▶ [What to produce] Repeat each entry exactly, but do not carry over the pictures.

▶ [Data supplied]

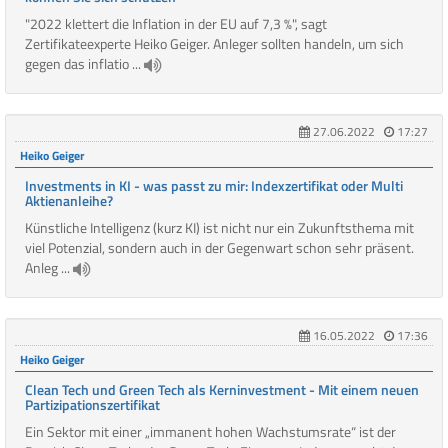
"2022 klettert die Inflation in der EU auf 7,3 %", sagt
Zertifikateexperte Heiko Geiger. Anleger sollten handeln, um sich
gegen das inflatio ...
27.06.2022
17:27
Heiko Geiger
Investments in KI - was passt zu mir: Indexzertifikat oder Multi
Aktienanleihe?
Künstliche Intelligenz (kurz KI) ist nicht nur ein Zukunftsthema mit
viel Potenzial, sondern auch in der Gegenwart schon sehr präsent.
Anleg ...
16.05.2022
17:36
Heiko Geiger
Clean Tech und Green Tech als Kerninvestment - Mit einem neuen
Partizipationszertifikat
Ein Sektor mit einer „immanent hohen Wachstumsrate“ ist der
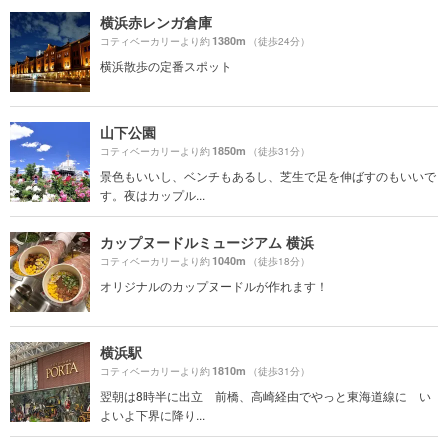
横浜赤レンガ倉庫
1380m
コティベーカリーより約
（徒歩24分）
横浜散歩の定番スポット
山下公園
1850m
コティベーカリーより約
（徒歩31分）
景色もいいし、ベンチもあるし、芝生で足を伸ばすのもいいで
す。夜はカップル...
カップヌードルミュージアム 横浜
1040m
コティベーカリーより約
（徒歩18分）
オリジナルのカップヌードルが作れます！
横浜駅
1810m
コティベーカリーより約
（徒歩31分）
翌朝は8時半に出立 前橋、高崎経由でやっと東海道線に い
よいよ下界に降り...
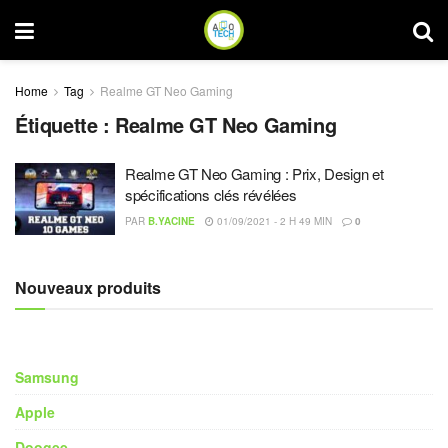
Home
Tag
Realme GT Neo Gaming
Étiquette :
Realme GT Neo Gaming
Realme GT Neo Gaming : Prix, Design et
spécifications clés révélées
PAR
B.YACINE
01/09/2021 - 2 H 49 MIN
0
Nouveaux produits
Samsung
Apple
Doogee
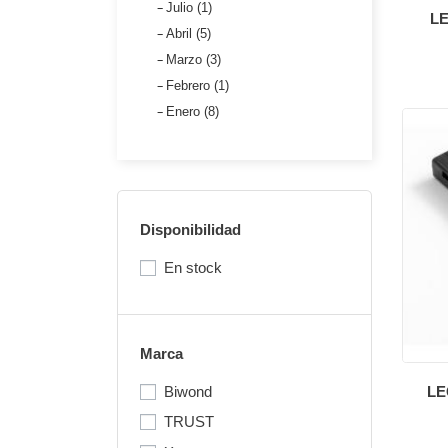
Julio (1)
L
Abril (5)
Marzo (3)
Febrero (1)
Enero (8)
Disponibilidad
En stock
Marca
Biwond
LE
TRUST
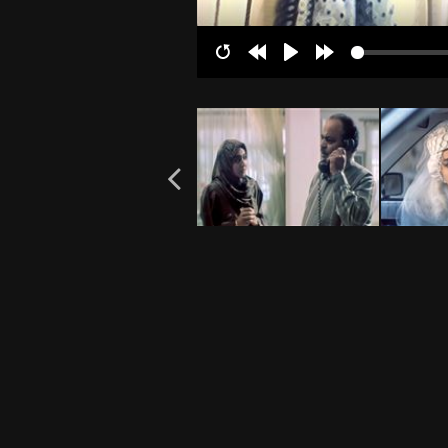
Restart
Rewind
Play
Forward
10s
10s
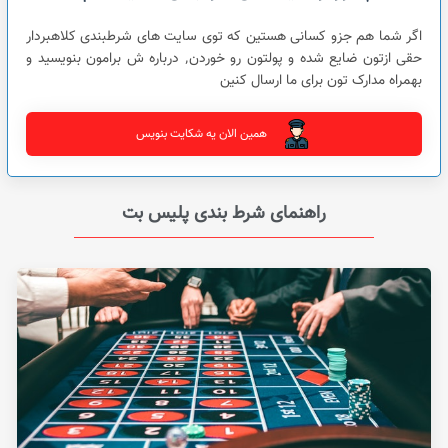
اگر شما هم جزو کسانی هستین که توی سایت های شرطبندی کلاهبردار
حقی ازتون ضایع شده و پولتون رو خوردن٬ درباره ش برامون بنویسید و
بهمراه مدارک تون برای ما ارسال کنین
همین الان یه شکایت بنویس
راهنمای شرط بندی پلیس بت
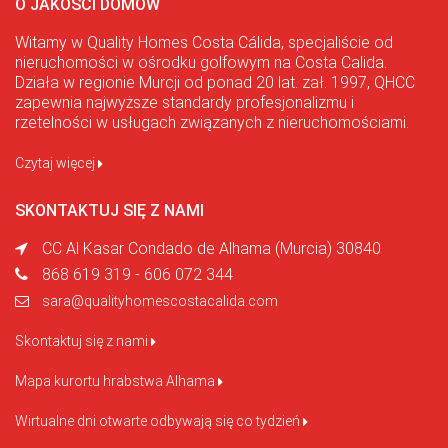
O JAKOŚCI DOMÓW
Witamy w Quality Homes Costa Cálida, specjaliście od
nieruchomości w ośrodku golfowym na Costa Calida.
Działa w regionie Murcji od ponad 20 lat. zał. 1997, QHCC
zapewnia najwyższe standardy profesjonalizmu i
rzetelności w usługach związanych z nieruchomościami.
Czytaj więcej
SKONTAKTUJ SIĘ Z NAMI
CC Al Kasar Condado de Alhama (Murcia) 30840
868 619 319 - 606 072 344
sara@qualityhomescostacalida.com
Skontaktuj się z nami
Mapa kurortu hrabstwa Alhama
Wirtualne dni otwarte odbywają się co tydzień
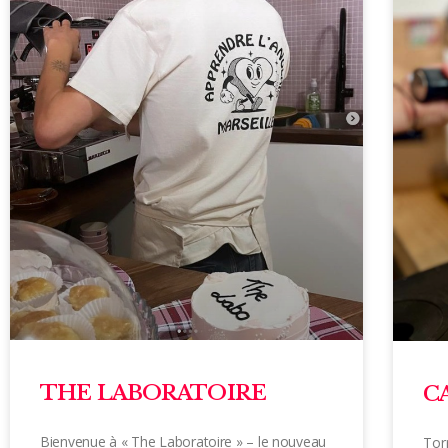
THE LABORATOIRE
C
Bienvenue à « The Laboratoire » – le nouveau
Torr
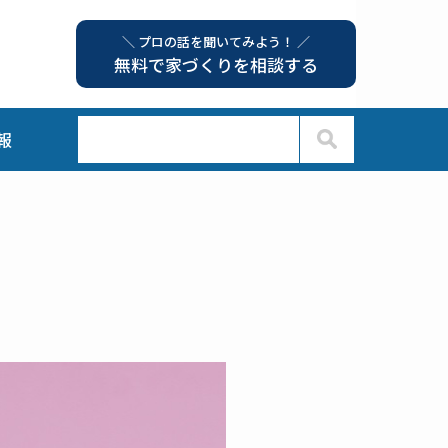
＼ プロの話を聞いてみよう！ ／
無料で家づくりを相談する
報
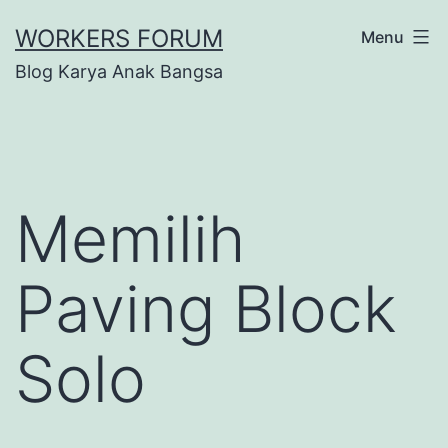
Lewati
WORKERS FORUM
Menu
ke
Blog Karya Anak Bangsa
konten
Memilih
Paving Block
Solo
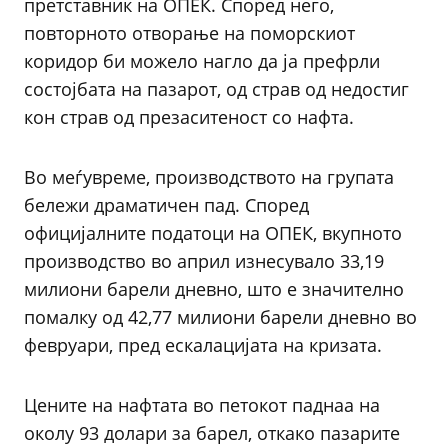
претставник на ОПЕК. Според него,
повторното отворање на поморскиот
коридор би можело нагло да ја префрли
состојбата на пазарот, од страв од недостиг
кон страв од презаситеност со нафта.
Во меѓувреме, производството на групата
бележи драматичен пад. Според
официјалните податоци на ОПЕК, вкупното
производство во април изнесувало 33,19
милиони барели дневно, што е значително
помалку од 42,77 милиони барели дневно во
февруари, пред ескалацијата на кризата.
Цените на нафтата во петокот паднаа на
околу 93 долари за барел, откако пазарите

▶ [Your response]
"2022 klettert die Inflation in der EU auf 7,3 %", sagt
Zertifikateexperte Heiko Geiger. Anleger sollten handeln, um sich
gegen das inflatio ...
27.06.2022
17:27
Heiko Geiger
Investments in KI - was passt zu mir: Indexzertifikat oder Multi
Aktienanleihe?
Künstliche Intelligenz (kurz KI) ist nicht nur ein Zukunftsthema mit
viel Potenzial, sondern auch in der Gegenwart schon sehr präsent.
Anleg ...
16.05.2022
17:36
Heiko Geiger
Clean Tech und Green Tech als Kerninvestment - Mit einem neuen
Partizipationszertifikat
Ein Sektor mit einer „immanent hohen Wachstumsrate“ ist der
横浜赤レンガ倉庫
1380m
コティベーカリーより約
（徒歩24分）
横浜散歩の定番スポット
山下公園
1850m
コティベーカリーより約
（徒歩31分）
景色もいいし、ベンチもあるし、芝生で足を伸ばすのもいいで
す。夜はカップル...
カップヌードルミュージアム 横浜
1040m
コティベーカリーより約
（徒歩18分）
オリジナルのカップヌードルが作れます！
横浜駅
1810m
コティベーカリーより約
（徒歩31分）
翌朝は8時半に出立 前橋、高崎経由でやっと東海道線に い
よいよ下界に降り...
Home
Tag
Realme GT Neo Gaming
Étiquette :
Realme GT Neo Gaming
Realme GT Neo Gaming : Prix, Design et
spécifications clés révélées
PAR
B.YACINE
01/09/2021 - 2 H 49 MIN
0
Nouveaux produits
Samsung
Apple
Doogee
Julio (1)
L
Abril (5)
Marzo (3)
Febrero (1)
Enero (8)
Disponibilidad
En stock
Marca
Biwond
LE
TRUST
Restart
Rewind
Play
Forward
10s
10s
اگر شما هم جزو کسانی هستین که توی سایت های شرطبندی کلاهبردار
حقی ازتون ضایع شده و پولتون رو خوردن٬ درباره ش برامون بنویسید و
بهمراه مدارک تون برای ما ارسال کنین
همین الان یه شکایت بنویس
راهنمای شرط بندی پلیس بت
O JAKOŚCI DOMÓW
Witamy w Quality Homes Costa Cálida, specjaliście od
nieruchomości w ośrodku golfowym na Costa Calida.
Działa w regionie Murcji od ponad 20 lat. zał. 1997, QHCC
zapewnia najwyższe standardy profesjonalizmu i
rzetelności w usługach związanych z nieruchomościami.
Czytaj więcej
SKONTAKTUJ SIĘ Z NAMI
CC Al Kasar Condado de Alhama (Murcia) 30840
868 619 319 - 606 072 344
sara@qualityhomescostacalida.com
Skontaktuj się z nami
Mapa kurortu hrabstwa Alhama
Wirtualne dni otwarte odbywają się co tydzień
THE LABORATOIRE
C
Bienvenue à « The Laboratoire » – le nouveau
Torr
＼ プロの話を聞いてみよう！ ／
無料で家づくりを相談する
報
Lewati
WORKERS FORUM
Menu
ke
Blog Karya Anak Bangsa
konten
Memilih
Paving Block
Solo
претставник на ОПЕК. Според него,
повторното отворање на поморскиот
коридор би можело нагло да ја префрли
состојбата на пазарот, од страв од недостиг
кон страв од презаситеност со нафта.
Во меѓувреме, производството на групата
бележи драматичен пад. Според
официјалните податоци на ОПЕК, вкупното
производство во април изнесувало 33,19
милиони барели дневно, што е значително
помалку од 42,77 милиони барели дневно во
февруари, пред ескалацијата на кризата.
Цените на нафтата во петокот паднаа на
околу 93 долари за барел, откако пазарите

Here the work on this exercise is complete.